------ Material provided

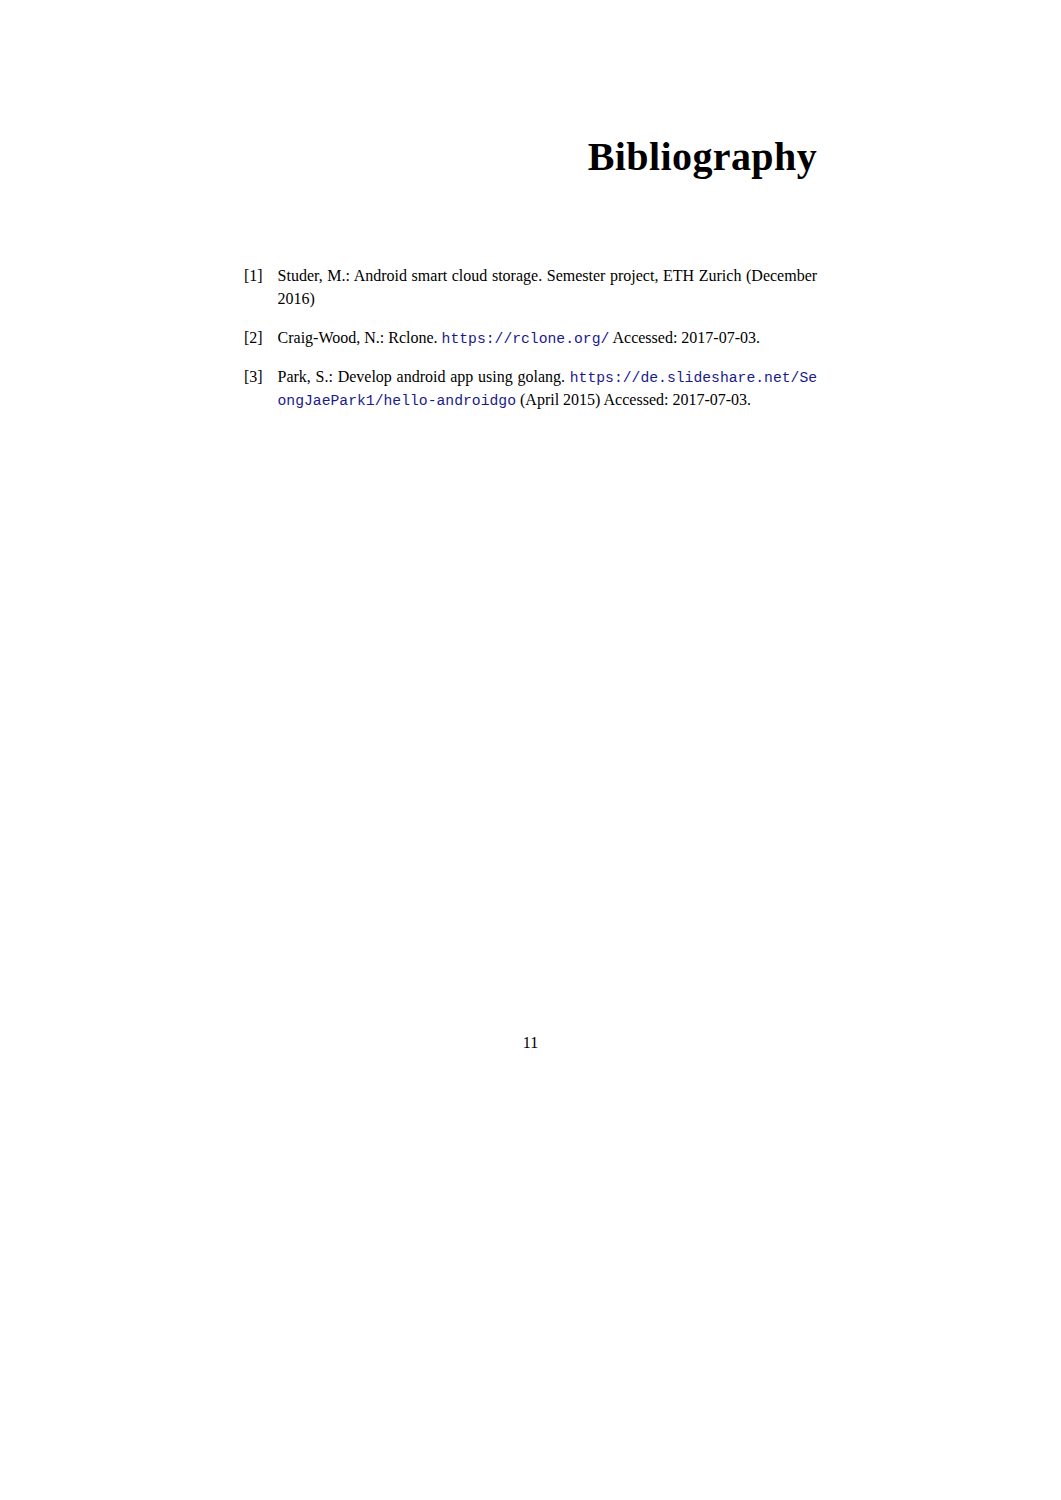Bibliography
[1] Studer, M.: Android smart cloud storage. Semester project, ETH Zurich (December 2016)
[2] Craig-Wood, N.: Rclone. https://rclone.org/ Accessed: 2017-07-03.
[3] Park, S.: Develop android app using golang. https://de.slideshare.net/SeongJaePark1/hello-androidgo (April 2015) Accessed: 2017-07-03.
11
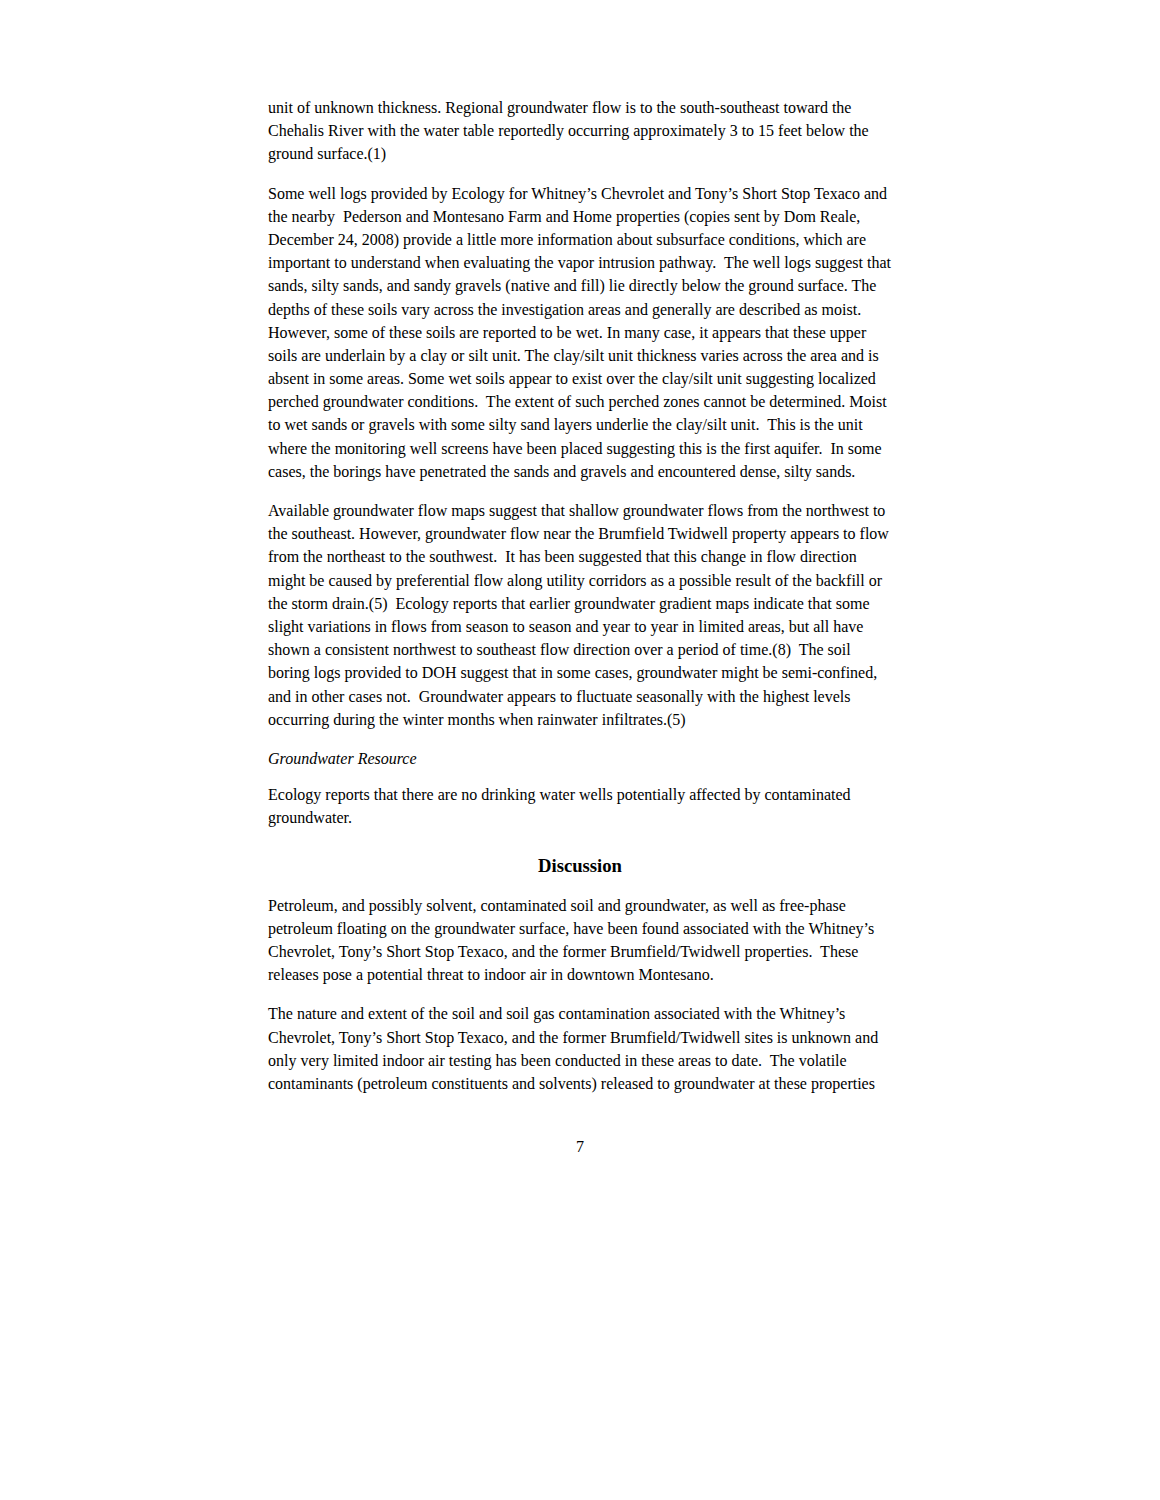unit of unknown thickness. Regional groundwater flow is to the south-southeast toward the Chehalis River with the water table reportedly occurring approximately 3 to 15 feet below the ground surface.(1)
Some well logs provided by Ecology for Whitney’s Chevrolet and Tony’s Short Stop Texaco and the nearby Pederson and Montesano Farm and Home properties (copies sent by Dom Reale, December 24, 2008) provide a little more information about subsurface conditions, which are important to understand when evaluating the vapor intrusion pathway. The well logs suggest that sands, silty sands, and sandy gravels (native and fill) lie directly below the ground surface. The depths of these soils vary across the investigation areas and generally are described as moist. However, some of these soils are reported to be wet. In many case, it appears that these upper soils are underlain by a clay or silt unit. The clay/silt unit thickness varies across the area and is absent in some areas. Some wet soils appear to exist over the clay/silt unit suggesting localized perched groundwater conditions. The extent of such perched zones cannot be determined. Moist to wet sands or gravels with some silty sand layers underlie the clay/silt unit. This is the unit where the monitoring well screens have been placed suggesting this is the first aquifer. In some cases, the borings have penetrated the sands and gravels and encountered dense, silty sands.
Available groundwater flow maps suggest that shallow groundwater flows from the northwest to the southeast. However, groundwater flow near the Brumfield Twidwell property appears to flow from the northeast to the southwest. It has been suggested that this change in flow direction might be caused by preferential flow along utility corridors as a possible result of the backfill or the storm drain.(5) Ecology reports that earlier groundwater gradient maps indicate that some slight variations in flows from season to season and year to year in limited areas, but all have shown a consistent northwest to southeast flow direction over a period of time.(8) The soil boring logs provided to DOH suggest that in some cases, groundwater might be semi-confined, and in other cases not. Groundwater appears to fluctuate seasonally with the highest levels occurring during the winter months when rainwater infiltrates.(5)
Groundwater Resource
Ecology reports that there are no drinking water wells potentially affected by contaminated groundwater.
Discussion
Petroleum, and possibly solvent, contaminated soil and groundwater, as well as free-phase petroleum floating on the groundwater surface, have been found associated with the Whitney’s Chevrolet, Tony’s Short Stop Texaco, and the former Brumfield/Twidwell properties. These releases pose a potential threat to indoor air in downtown Montesano.
The nature and extent of the soil and soil gas contamination associated with the Whitney’s Chevrolet, Tony’s Short Stop Texaco, and the former Brumfield/Twidwell sites is unknown and only very limited indoor air testing has been conducted in these areas to date. The volatile contaminants (petroleum constituents and solvents) released to groundwater at these properties
7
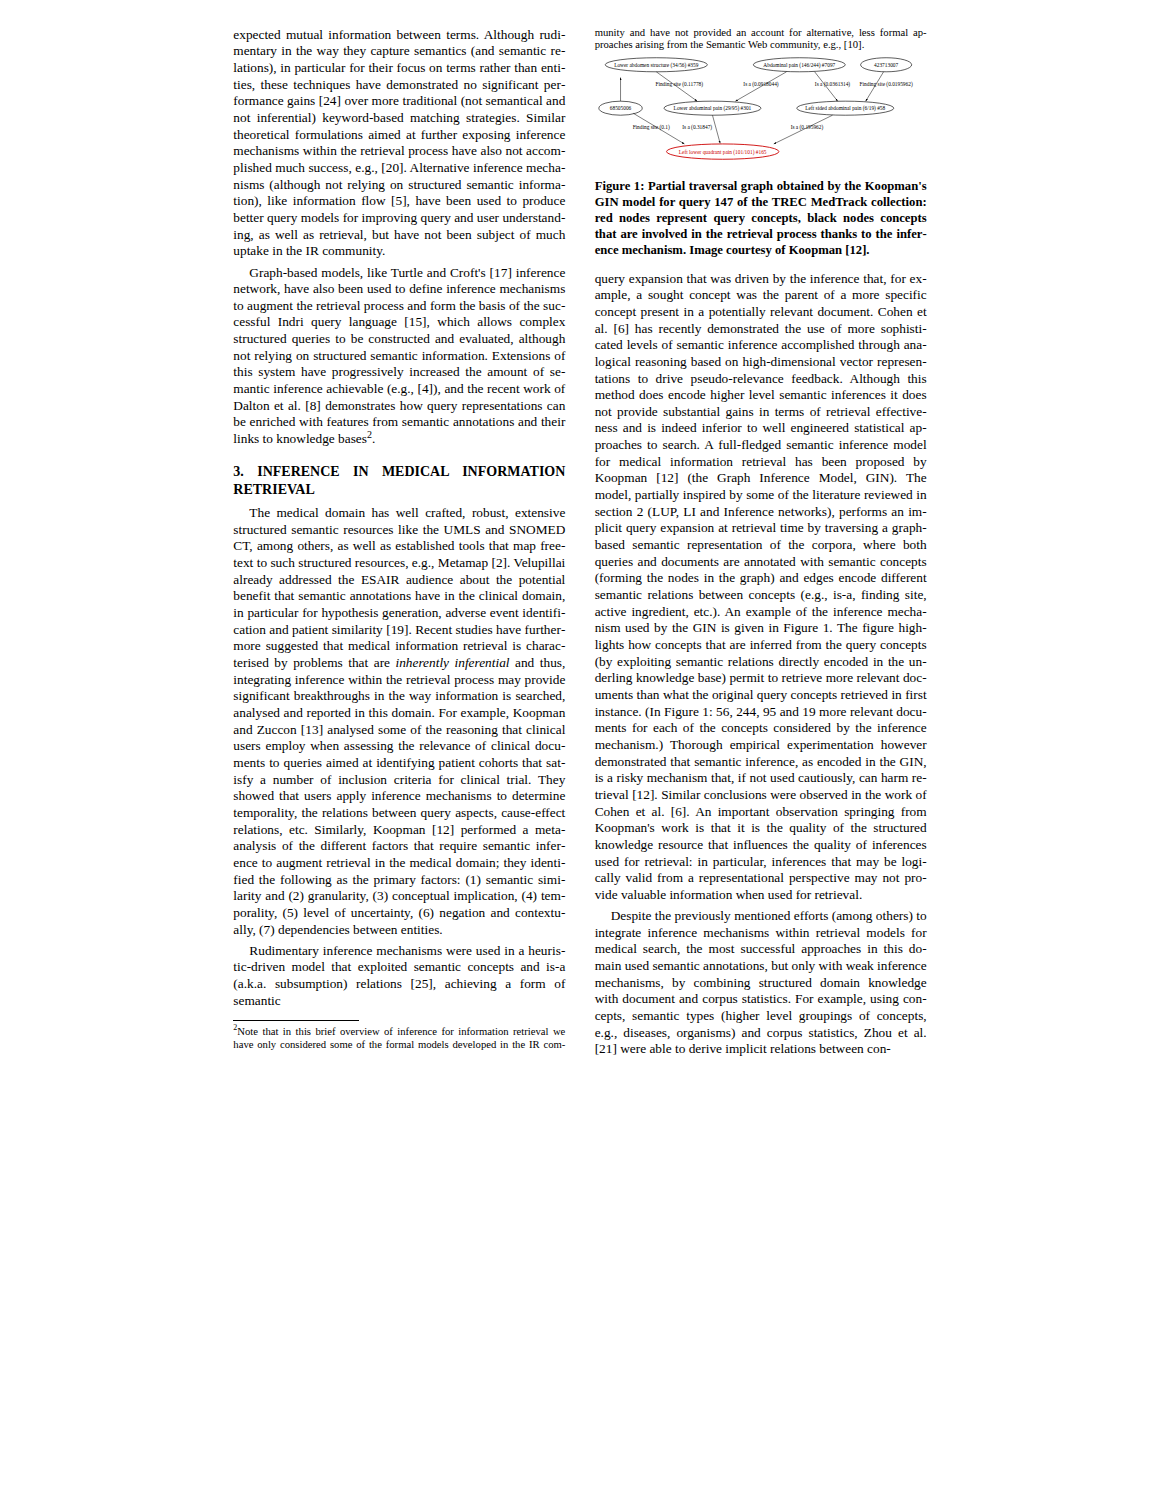expected mutual information between terms. Although rudimentary in the way they capture semantics (and semantic relations), in particular for their focus on terms rather than entities, these techniques have demonstrated no significant performance gains [24] over more traditional (not semantical and not inferential) keyword-based matching strategies. Similar theoretical formulations aimed at further exposing inference mechanisms within the retrieval process have also not accomplished much success, e.g., [20]. Alternative inference mechanisms (although not relying on structured semantic information), like information flow [5], have been used to produce better query models for improving query and user understanding, as well as retrieval, but have not been subject of much uptake in the IR community.
Graph-based models, like Turtle and Croft's [17] inference network, have also been used to define inference mechanisms to augment the retrieval process and form the basis of the successful Indri query language [15], which allows complex structured queries to be constructed and evaluated, although not relying on structured semantic information. Extensions of this system have progressively increased the amount of semantic inference achievable (e.g., [4]), and the recent work of Dalton et al. [8] demonstrates how query representations can be enriched with features from semantic annotations and their links to knowledge bases2.
3. INFERENCE IN MEDICAL INFORMATION RETRIEVAL
The medical domain has well crafted, robust, extensive structured semantic resources like the UMLS and SNOMED CT, among others, as well as established tools that map free-text to such structured resources, e.g., Metamap [2]. Velupillai already addressed the ESAIR audience about the potential benefit that semantic annotations have in the clinical domain, in particular for hypothesis generation, adverse event identification and patient similarity [19]. Recent studies have furthermore suggested that medical information retrieval is characterised by problems that are inherently inferential and thus, integrating inference within the retrieval process may provide significant breakthroughs in the way information is searched, analysed and reported in this domain. For example, Koopman and Zuccon [13] analysed some of the reasoning that clinical users employ when assessing the relevance of clinical documents to queries aimed at identifying patient cohorts that satisfy a number of inclusion criteria for clinical trial. They showed that users apply inference mechanisms to determine temporality, the relations between query aspects, cause-effect relations, etc. Similarly, Koopman [12] performed a meta-analysis of the different factors that require semantic inference to augment retrieval in the medical domain; they identified the following as the primary factors: (1) semantic similarity and (2) granularity, (3) conceptual implication, (4) temporality, (5) level of uncertainty, (6) negation and contextually, (7) dependencies between entities.
Rudimentary inference mechanisms were used in a heuristic-driven model that exploited semantic concepts and is-a (a.k.a. subsumption) relations [25], achieving a form of semantic
2Note that in this brief overview of inference for information retrieval we have only considered some of the formal models developed in the IR community and have not provided an account for alternative, less formal approaches arising from the Semantic Web community, e.g., [10].
Lower abdomen structure (34/56) #359 Abdominal pain (146/244) #7097 423713007 68505006 Lower abdominal pain (29/95) #301 Left sided abdominal pain (6/19) #58 Left lower quadrant pain (101/101) #165 Finding site (0.11778) Is a (0.0918044) Is a (0.0361314) Finding site (0.0195962) Finding site (0.1) Is a (0.31847) Is a (0.195962)
Figure 1: Partial traversal graph obtained by the Koopman's GIN model for query 147 of the TREC MedTrack collection: red nodes represent query concepts, black nodes concepts that are involved in the retrieval process thanks to the inference mechanism. Image courtesy of Koopman [12].
query expansion that was driven by the inference that, for example, a sought concept was the parent of a more specific concept present in a potentially relevant document. Cohen et al. [6] has recently demonstrated the use of more sophisticated levels of semantic inference accomplished through analogical reasoning based on high-dimensional vector representations to drive pseudo-relevance feedback. Although this method does encode higher level semantic inferences it does not provide substantial gains in terms of retrieval effectiveness and is indeed inferior to well engineered statistical approaches to search. A full-fledged semantic inference model for medical information retrieval has been proposed by Koopman [12] (the Graph Inference Model, GIN). The model, partially inspired by some of the literature reviewed in section 2 (LUP, LI and Inference networks), performs an implicit query expansion at retrieval time by traversing a graph-based semantic representation of the corpora, where both queries and documents are annotated with semantic concepts (forming the nodes in the graph) and edges encode different semantic relations between concepts (e.g., is-a, finding site, active ingredient, etc.). An example of the inference mechanism used by the GIN is given in Figure 1. The figure highlights how concepts that are inferred from the query concepts (by exploiting semantic relations directly encoded in the underling knowledge base) permit to retrieve more relevant documents than what the original query concepts retrieved in first instance. (In Figure 1: 56, 244, 95 and 19 more relevant documents for each of the concepts considered by the inference mechanism.) Thorough empirical experimentation however demonstrated that semantic inference, as encoded in the GIN, is a risky mechanism that, if not used cautiously, can harm retrieval [12]. Similar conclusions were observed in the work of Cohen et al. [6]. An important observation springing from Koopman's work is that it is the quality of the structured knowledge resource that influences the quality of inferences used for retrieval: in particular, inferences that may be logically valid from a representational perspective may not provide valuable information when used for retrieval.
Despite the previously mentioned efforts (among others) to integrate inference mechanisms within retrieval models for medical search, the most successful approaches in this domain used semantic annotations, but only with weak inference mechanisms, by combining structured domain knowledge with document and corpus statistics. For example, using concepts, semantic types (higher level groupings of concepts, e.g., diseases, organisms) and corpus statistics, Zhou et al.[21] were able to derive implicit relations between con-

------------

What is required:
Using the records above, retype everything exactly except the pictures.

Output of the exercise:
Bibliography
[1] Studer, M.: Android smart cloud storage. Semester project, ETH Zurich (December 2016)
[2] Craig-Wood, N.: Rclone. https://rclone.org/ Accessed: 2017-07-03.
[3] Park, S.: Develop android app using golang. https://de.slideshare.net/SeongJaePark1/hello-androidgo (April 2015) Accessed: 2017-07-03.
11
unit of unknown thickness. Regional groundwater flow is to the south-southeast toward the Chehalis River with the water table reportedly occurring approximately 3 to 15 feet below the ground surface.(1)
Some well logs provided by Ecology for Whitney’s Chevrolet and Tony’s Short Stop Texaco and the nearby Pederson and Montesano Farm and Home properties (copies sent by Dom Reale, December 24, 2008) provide a little more information about subsurface conditions, which are important to understand when evaluating the vapor intrusion pathway. The well logs suggest that sands, silty sands, and sandy gravels (native and fill) lie directly below the ground surface. The depths of these soils vary across the investigation areas and generally are described as moist. However, some of these soils are reported to be wet. In many case, it appears that these upper soils are underlain by a clay or silt unit. The clay/silt unit thickness varies across the area and is absent in some areas. Some wet soils appear to exist over the clay/silt unit suggesting localized perched groundwater conditions. The extent of such perched zones cannot be determined. Moist to wet sands or gravels with some silty sand layers underlie the clay/silt unit. This is the unit where the monitoring well screens have been placed suggesting this is the first aquifer. In some cases, the borings have penetrated the sands and gravels and encountered dense, silty sands.
Available groundwater flow maps suggest that shallow groundwater flows from the northwest to the southeast. However, groundwater flow near the Brumfield Twidwell property appears to flow from the northeast to the southwest. It has been suggested that this change in flow direction might be caused by preferential flow along utility corridors as a possible result of the backfill or the storm drain.(5) Ecology reports that earlier groundwater gradient maps indicate that some slight variations in flows from season to season and year to year in limited areas, but all have shown a consistent northwest to southeast flow direction over a period of time.(8) The soil boring logs provided to DOH suggest that in some cases, groundwater might be semi-confined, and in other cases not. Groundwater appears to fluctuate seasonally with the highest levels occurring during the winter months when rainwater infiltrates.(5)
Groundwater Resource
Ecology reports that there are no drinking water wells potentially affected by contaminated groundwater.
Discussion
Petroleum, and possibly solvent, contaminated soil and groundwater, as well as free-phase petroleum floating on the groundwater surface, have been found associated with the Whitney’s Chevrolet, Tony’s Short Stop Texaco, and the former Brumfield/Twidwell properties. These releases pose a potential threat to indoor air in downtown Montesano.
The nature and extent of the soil and soil gas contamination associated with the Whitney’s Chevrolet, Tony’s Short Stop Texaco, and the former Brumfield/Twidwell sites is unknown and only very limited indoor air testing has been conducted in these areas to date. The volatile contaminants (petroleum constituents and solvents) released to groundwater at these properties
7
expected mutual information between terms. Although rudimentary in the way they capture semantics (and semantic relations), in particular for their focus on terms rather than entities, these techniques have demonstrated no significant performance gains [24] over more traditional (not semantical and not inferential) keyword-based matching strategies. Similar theoretical formulations aimed at further exposing inference mechanisms within the retrieval process have also not accomplished much success, e.g., [20]. Alternative inference mechanisms (although not relying on structured semantic information), like information flow [5], have been used to produce better query models for improving query and user understanding, as well as retrieval, but have not been subject of much uptake in the IR community.
Graph-based models, like Turtle and Croft's [17] inference network, have also been used to define inference mechanisms to augment the retrieval process and form the basis of the successful Indri query language [15], which allows complex structured queries to be constructed and evaluated, although not relying on structured semantic information. Extensions of this system have progressively increased the amount of semantic inference achievable (e.g., [4]), and the recent work of Dalton et al. [8] demonstrates how query representations can be enriched with features from semantic annotations and their links to knowledge bases2.
3. INFERENCE IN MEDICAL INFORMATION RETRIEVAL
The medical domain has well crafted, robust, extensive structured semantic resources like the UMLS and SNOMED CT, among others, as well as established tools that map free-text to such structured resources, e.g., Metamap [2]. Velupillai already addressed the ESAIR audience about the potential benefit that semantic annotations have in the clinical domain, in particular for hypothesis generation, adverse event identification and patient similarity [19]. Recent studies have furthermore suggested that medical information retrieval is characterised by problems that are inherently inferential and thus, integrating inference within the retrieval process may provide significant breakthroughs in the way information is searched, analysed and reported in this domain. For example, Koopman and Zuccon [13] analysed some of the reasoning that clinical users employ when assessing the relevance of clinical documents to queries aimed at identifying patient cohorts that satisfy a number of inclusion criteria for clinical trial. They showed that users apply inference mechanisms to determine temporality, the relations between query aspects, cause-effect relations, etc. Similarly, Koopman [12] performed a meta-analysis of the different factors that require semantic inference to augment retrieval in the medical domain; they identified the following as the primary factors: (1) semantic similarity and (2) granularity, (3) conceptual implication, (4) temporality, (5) level of uncertainty, (6) negation and contextually, (7) dependencies between entities.
Rudimentary inference mechanisms were used in a heuristic-driven model that exploited semantic concepts and is-a (a.k.a. subsumption) relations [25], achieving a form of semantic
2Note that in this brief overview of inference for information retrieval we have only considered some of the formal models developed in the IR community and have not provided an account for alternative, less formal approaches arising from the Semantic Web community, e.g., [10].
Lower abdomen structure (34/56) #359 Abdominal pain (146/244) #7097 423713007 68505006 Lower abdominal pain (29/95) #301 Left sided abdominal pain (6/19) #58 Left lower quadrant pain (101/101) #165 Finding site (0.11778) Is a (0.0918044) Is a (0.0361314) Finding site (0.0195962) Finding site (0.1) Is a (0.31847) Is a (0.195962)
Figure 1: Partial traversal graph obtained by the Koopman's GIN model for query 147 of the TREC MedTrack collection: red nodes represent query concepts, black nodes concepts that are involved in the retrieval process thanks to the inference mechanism. Image courtesy of Koopman [12].
query expansion that was driven by the inference that, for example, a sought concept was the parent of a more specific concept present in a potentially relevant document. Cohen et al. [6] has recently demonstrated the use of more sophisticated levels of semantic inference accomplished through analogical reasoning based on high-dimensional vector representations to drive pseudo-relevance feedback. Although this method does encode higher level semantic inferences it does not provide substantial gains in terms of retrieval effectiveness and is indeed inferior to well engineered statistical approaches to search. A full-fledged semantic inference model for medical information retrieval has been proposed by Koopman [12] (the Graph Inference Model, GIN). The model, partially inspired by some of the literature reviewed in section 2 (LUP, LI and Inference networks), performs an implicit query expansion at retrieval time by traversing a graph-based semantic representation of the corpora, where both queries and documents are annotated with semantic concepts (forming the nodes in the graph) and edges encode different semantic relations between concepts (e.g., is-a, finding site, active ingredient, etc.). An example of the inference mechanism used by the GIN is given in Figure 1. The figure highlights how concepts that are inferred from the query concepts (by exploiting semantic relations directly encoded in the underling knowledge base) permit to retrieve more relevant documents than what the original query concepts retrieved in first instance. (In Figure 1: 56, 244, 95 and 19 more relevant documents for each of the concepts considered by the inference mechanism.) Thorough empirical experimentation however demonstrated that semantic inference, as encoded in the GIN, is a risky mechanism that, if not used cautiously, can harm retrieval [12]. Similar conclusions were observed in the work of Cohen et al. [6]. An important observation springing from Koopman's work is that it is the quality of the structured knowledge resource that influences the quality of inferences used for retrieval: in particular, inferences that may be logically valid from a representational perspective may not provide valuable information when used for retrieval.
Despite the previously mentioned efforts (among others) to integrate inference mechanisms within retrieval models for medical search, the most successful approaches in this domain used semantic annotations, but only with weak inference mechanisms, by combining structured domain knowledge with document and corpus statistics. For example, using concepts, semantic types (higher level groupings of concepts, e.g., diseases, organisms) and corpus statistics, Zhou et al.[21] were able to derive implicit relations between con-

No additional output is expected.